Document excerpt:
=== Section Start ===

Iron & Organic Fouling of Resin Beds

With softening resin the situation is different, as the ion exchange resin removes the iron from the water but the regeneration procedure using brine does not elute the accumulated iron from the resin during the regeneration cycle. Consequently the iron accumulates on the resin from cycle to cycle and steadily causes progressive iron fouling. In the case of iron being present as organo/iron complexes the complex is present as an anion and is therefore removed from solution by the anion resin. Because the anion resin is being regenerated with caustic soda, whilst the organic matter may be substantially removed each regeneration cycle, the iron is retained on the resin. The accumulation of iron on the resin causes the anion resin to become iron fouled.

It is recommended that where the iron content of a water is high-er than 0.5ppm some form of pre-treatment is used in order to reduce the iron level down to less than 0.1ppm. Remedial Action Cation Resin When using sulphuric acid constantly while iron is present in the feedwater some accumulation of iron on the resin might take place causing a reduction in performance. In these cases, treatment with hydrochloric acid should be considered providing the internal construction of the units and attendant pipe work make this possible. In the case of accumulation of iron on base exchange softening resin, again either hydrochloric acid or sodium dithionite or a commercial resin treating solution as Rez-Up or Rez-Care treatment may be considered.

We (Atlantic Water Treatment Technologies) can install or provide you with a feeder so that the resin treatment can be injected automatically.

=== Section End ===

Required work:
• a. In the resin fouling text, what iron level should pre-treatment bring the water down to?
• b. Copy the resin fouling text from "It is recommended" up to and including "be injected automatically.".
The lines that follow come from a different source than the resin fouling text.

Supplied material:
=== Section Start ===

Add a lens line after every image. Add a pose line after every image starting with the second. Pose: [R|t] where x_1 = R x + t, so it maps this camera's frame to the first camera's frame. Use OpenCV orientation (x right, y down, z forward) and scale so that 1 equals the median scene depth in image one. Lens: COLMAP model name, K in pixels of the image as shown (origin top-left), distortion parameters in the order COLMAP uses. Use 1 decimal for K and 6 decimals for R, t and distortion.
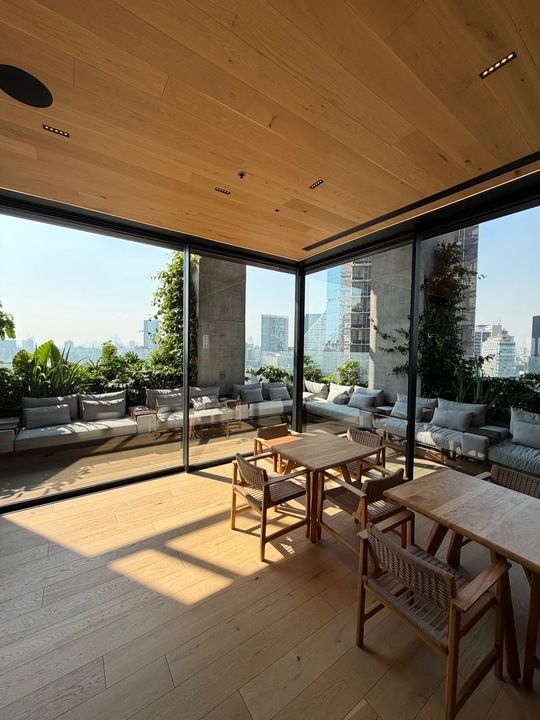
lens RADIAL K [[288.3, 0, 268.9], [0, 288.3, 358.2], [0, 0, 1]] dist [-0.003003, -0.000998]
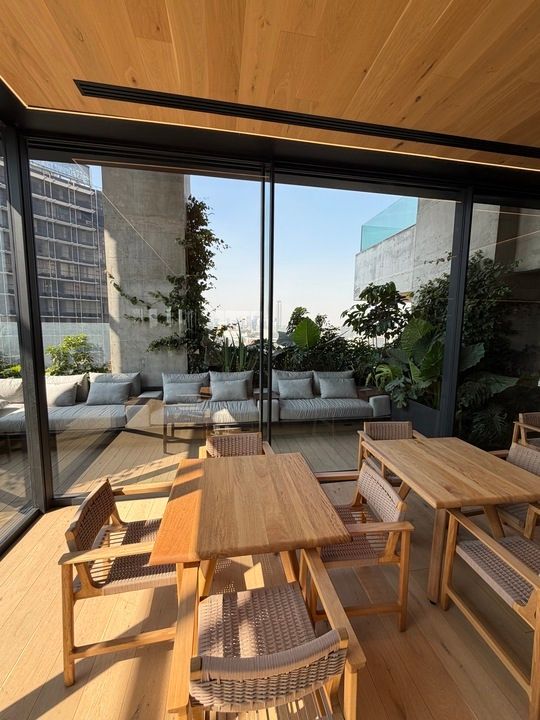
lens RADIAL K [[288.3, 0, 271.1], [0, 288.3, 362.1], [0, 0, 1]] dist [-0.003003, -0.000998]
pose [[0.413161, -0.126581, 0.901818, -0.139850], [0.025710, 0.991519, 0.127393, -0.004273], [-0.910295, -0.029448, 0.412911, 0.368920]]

=== Section End ===

Exercise solutions:
• a. Less than 0.1ppm.

• b.
It is recommended that where the iron content of a water is high-er than 0.5ppm some form of pre-treatment is used in order to reduce the iron level down to less than 0.1ppm. Remedial Action Cation Resin When using sulphuric acid constantly while iron is present in the feedwater some accumulation of iron on the resin might take place causing a reduction in performance. In these cases, treatment with hydrochloric acid should be considered providing the internal construction of the units and attendant pipe work make this possible. In the case of accumulation of iron on base exchange softening resin, again either hydrochloric acid or sodium dithionite or a commercial resin treating solution as Rez-Up or Rez-Care treatment may be considered.

We (Atlantic Water Treatment Technologies) can install or provide you with a feeder so that the resin treatment can be injected automatically.